§ Extrait choisi

┌──

Lee Ungno, l’homme des foules

Mercredi 20 septembre 2017 : Lee Ungno, l’homme des foules, visite conférence par Maël Bellec, conservateur au musée Cernuschi.

Lee Ungno est considéré aujourd’hui comme l’un des grands maîtres de la peinture traditionnelle à l’encre du 20ème s.  Il a été très connu dans les années 1970 et 1980 mais un peu oublié depuis. Le but de l’exposition, maintenant que sa réhabilitation a été faite en Corée, est de rassembler les souvenirs qu’il a laissé en France. Le musée Cernuschi, qui a été toujours proche de la famille (des œuvres de son épouse Park-In-kyung et de son fils Lee Young-Sé sont exposées en parallèle au musée), possède cent-trente œuvres de Lee Ungno (le fond le plus important en dehors de Corée).
Lee Ungno naît en 1904 en Corée, commence sa carrière dans les années 1920 et connaît un premier succès en 1924 quand il remporte un prix au Salon du Seonjeon et d’autres après dans les années trente.
Le « Paysage désolé » a été peint en 1942 alors qu’il résidait au Japon pour moderniser son style. La vue en perspective cavalière et la méticulosité du traitement de la végétation sont très influencées par ce qui se faisait au Japon à l’époque, avec un écho de l’art impressionniste.
Après la libération de la Corée en 1945, la question, pour les artistes coréens, est de trouver une voie qui soit vraiment coréenne et non plus inféodée au Japon.

Paysage désolé. 1942. Encre et couleur sur papier. Détail. Collection particulière.

Vieil homme et oiseau. 1954.Détail. Encre et couleur sur papier. MC 2016-61.

Fête de singes. 1955. Détail. Encre et couleurs sur papier. MC 2017-3.

└──

§ À faire
A - Traduisez en anglais cette phrase du texte sur Lee Ungno : « Après la libération de la Corée en 1945, la question, pour les artistes coréens, est de trouver une voie qui soit vraiment coréenne et non plus inféodée au Japon. »
B - Reprenez le texte sur Lee Ungno à la suite de sa dernière phrase et poursuivez-le.

§ Lignes de données

┌──

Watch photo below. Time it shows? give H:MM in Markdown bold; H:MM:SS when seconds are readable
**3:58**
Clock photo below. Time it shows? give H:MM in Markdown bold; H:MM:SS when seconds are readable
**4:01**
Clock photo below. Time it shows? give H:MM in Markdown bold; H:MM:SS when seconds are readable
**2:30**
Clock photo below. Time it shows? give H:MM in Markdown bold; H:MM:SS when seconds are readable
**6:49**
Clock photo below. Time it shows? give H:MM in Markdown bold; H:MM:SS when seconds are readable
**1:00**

└──
┌──

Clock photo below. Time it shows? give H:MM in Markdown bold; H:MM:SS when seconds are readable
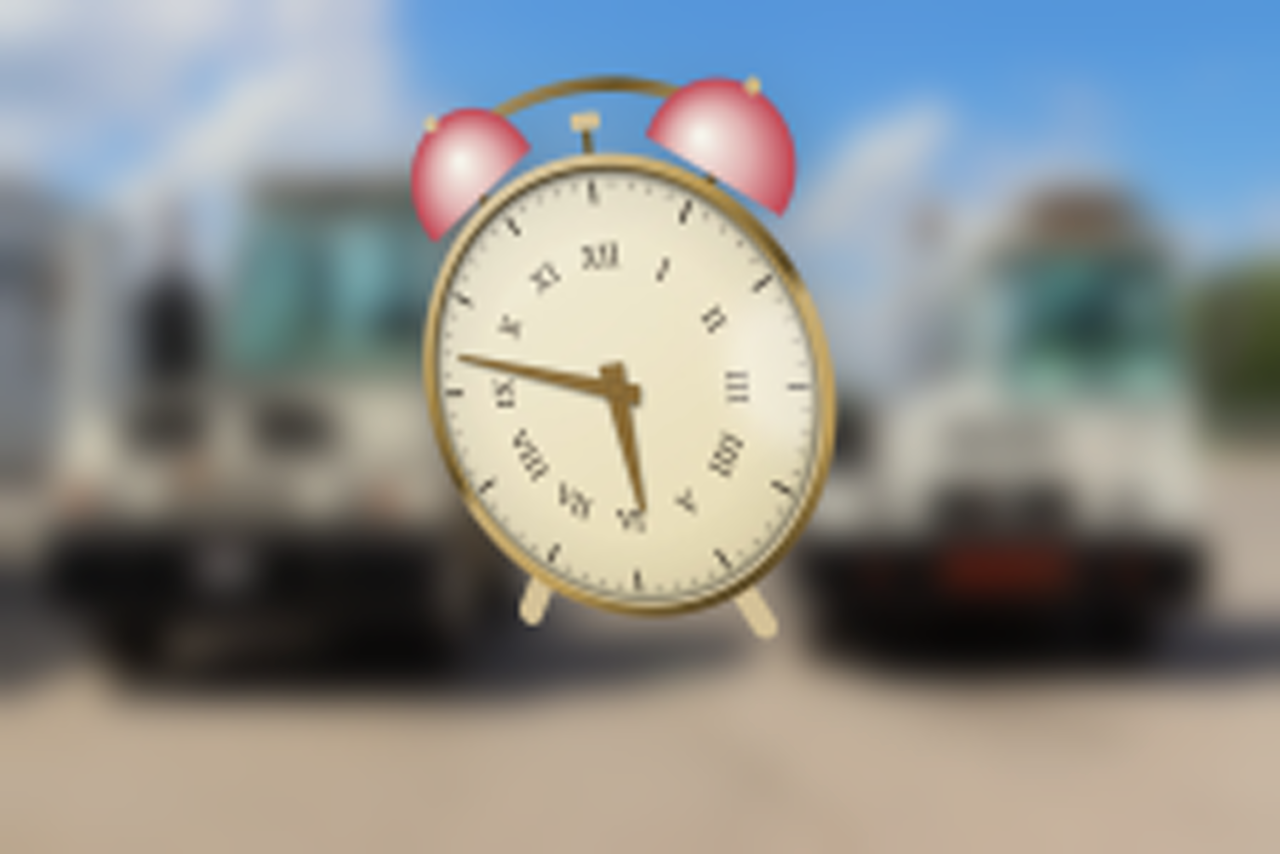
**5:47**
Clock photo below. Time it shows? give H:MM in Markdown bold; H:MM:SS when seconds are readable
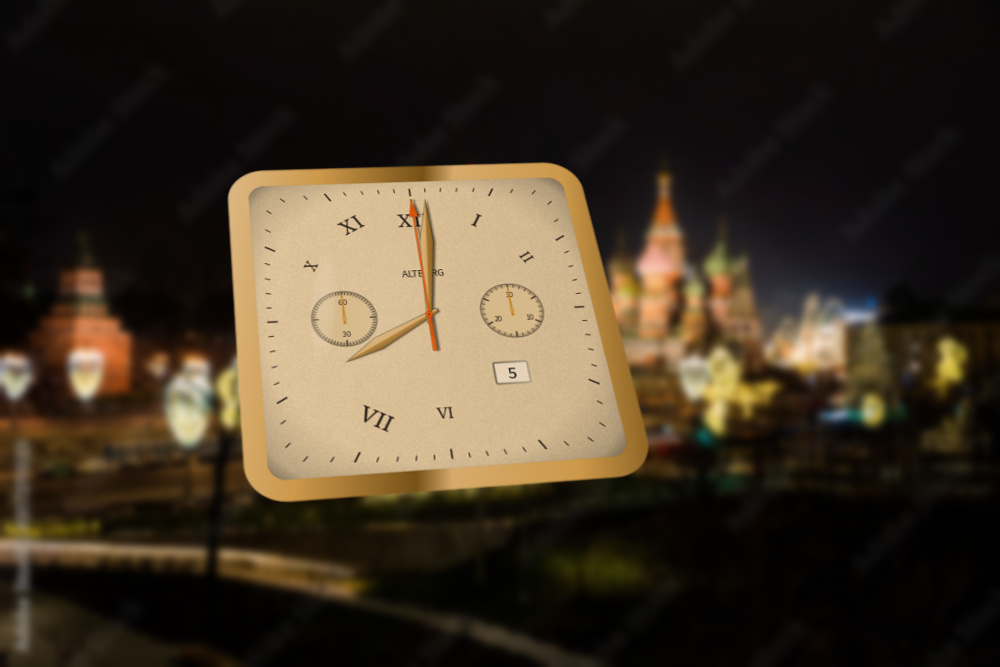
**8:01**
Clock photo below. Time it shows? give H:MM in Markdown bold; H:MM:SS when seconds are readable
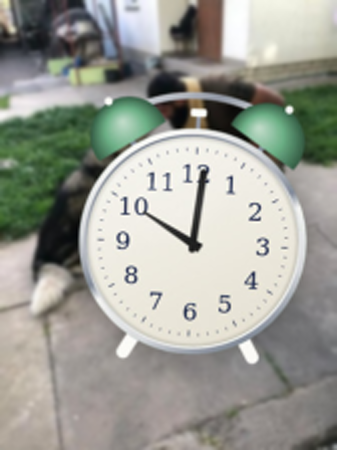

└──
┌──

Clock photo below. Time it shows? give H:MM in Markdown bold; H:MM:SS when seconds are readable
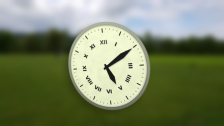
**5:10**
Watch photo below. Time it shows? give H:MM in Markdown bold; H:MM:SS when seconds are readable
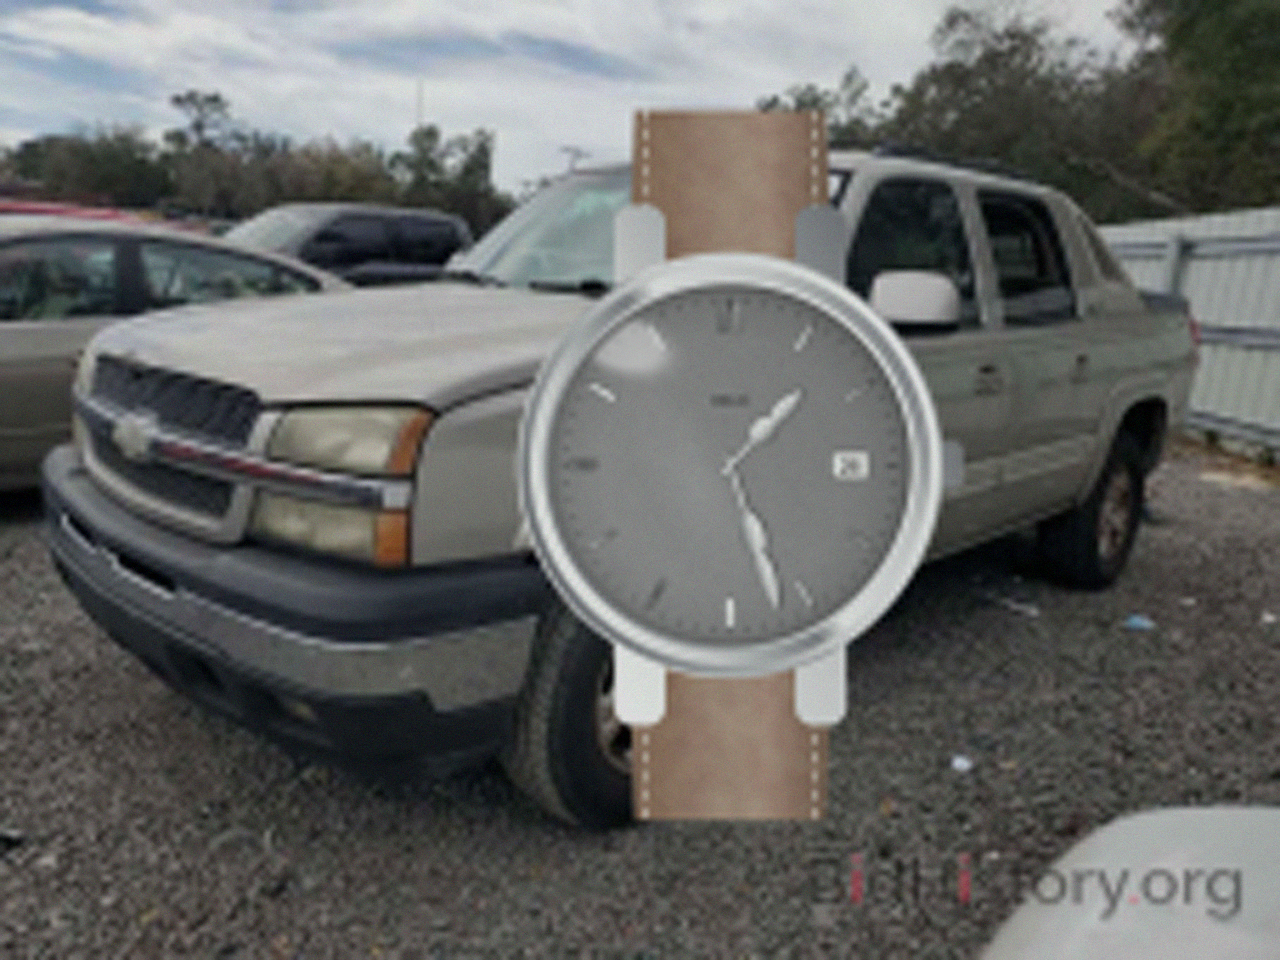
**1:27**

└──

§ Les réponses
A - After Korea's liberation in 1945, the question for Korean artists was to find a path that was truly Korean and no longer subservient to Japan.

B -
Les œuvres de Lee Ungno, dans les années 1950, représentent la vie quotidienne coréenne et, abandonnant les couleurs assourdies, il peint avec des couleurs vives et des traits nerveux. La verve populaire qui émane de sa peinture prend parfois une tournure caricaturale comme dans le « Vieil Homme et oiseau » ou la « Fête de singes ». Petit à petit ses œuvres vont évoluer vers des formes presque abstraites ; le sujet va pratiquement disparaître derrière des traits nerveux et puissants comme dans « Pavillon Hyangwon » de 1956. Considérant qu’il était allé aussi loin que possible dans son art, il décide de venir en Occident et parvient à venir en R.F.A. en 1958 et expose à Kassel en 1959. « Composition », de 1962, témoigne de son évolution vers l’abstraction.
La découverte des reliefs et des matières des toiles occidentales qu’il ne connaissait que par la photographie le conduit à expérimenter de nouvelles techniques. Les papiers imprimés, grattés, froissés, partiellement déchirés ou collés les uns sur les autres, comme dans « Un homme » de 1959, font référence à l’œuvre de Dubuffet dont il restera un fervent admirateur.

Composition. 1962. Encre et couleurs sur papier. MC 2017-11.

Un homme. 1959. Encre sur papier marouflé sur papier doré. MC 2016-62.

Fougères. 1979. Encre et couleurs sur papier. MC 10392.

A la fin de 1959, il décide de venir à Paris et de s’y installer. L’habitude de l’enseignement (il a enseigné en Corée) et l’intérêt suscité par les démonstrations qu’il a effectuées en Allemagne le poussent à créer, en 1964, l’Académie de la peinture orientale qui répond aux attentes du public mais aussi des milieux artistiques occidentaux qui s’inspirent notamment de la calligraphie (Georges Mathieu (1921-2012) et l’abstraction lyrique, etc.). Le comité de patronage de l’Académie réunit des personnalités telles que Hans Hartung (1904-1989), Pierre Soulages (né en 1919), le critique d’art Jacques Lassaigne (1911-1983), Vadime Elisseeff (1918-2002) qui est alors directeur du musée Cernuschi, mais aussi des peintres orientaux comme Zhang Daqian (1899-1983), Fujita Tsuguharu (1886-1968), Zao Wou-ki (1920-2013 et Zhou Lin (1915-1970). Après son décès l’Académie a été perpétuée par son épouse et son fils et, à partir de 1971, certains cours seront régulièrement donnés au musée Cernuschi.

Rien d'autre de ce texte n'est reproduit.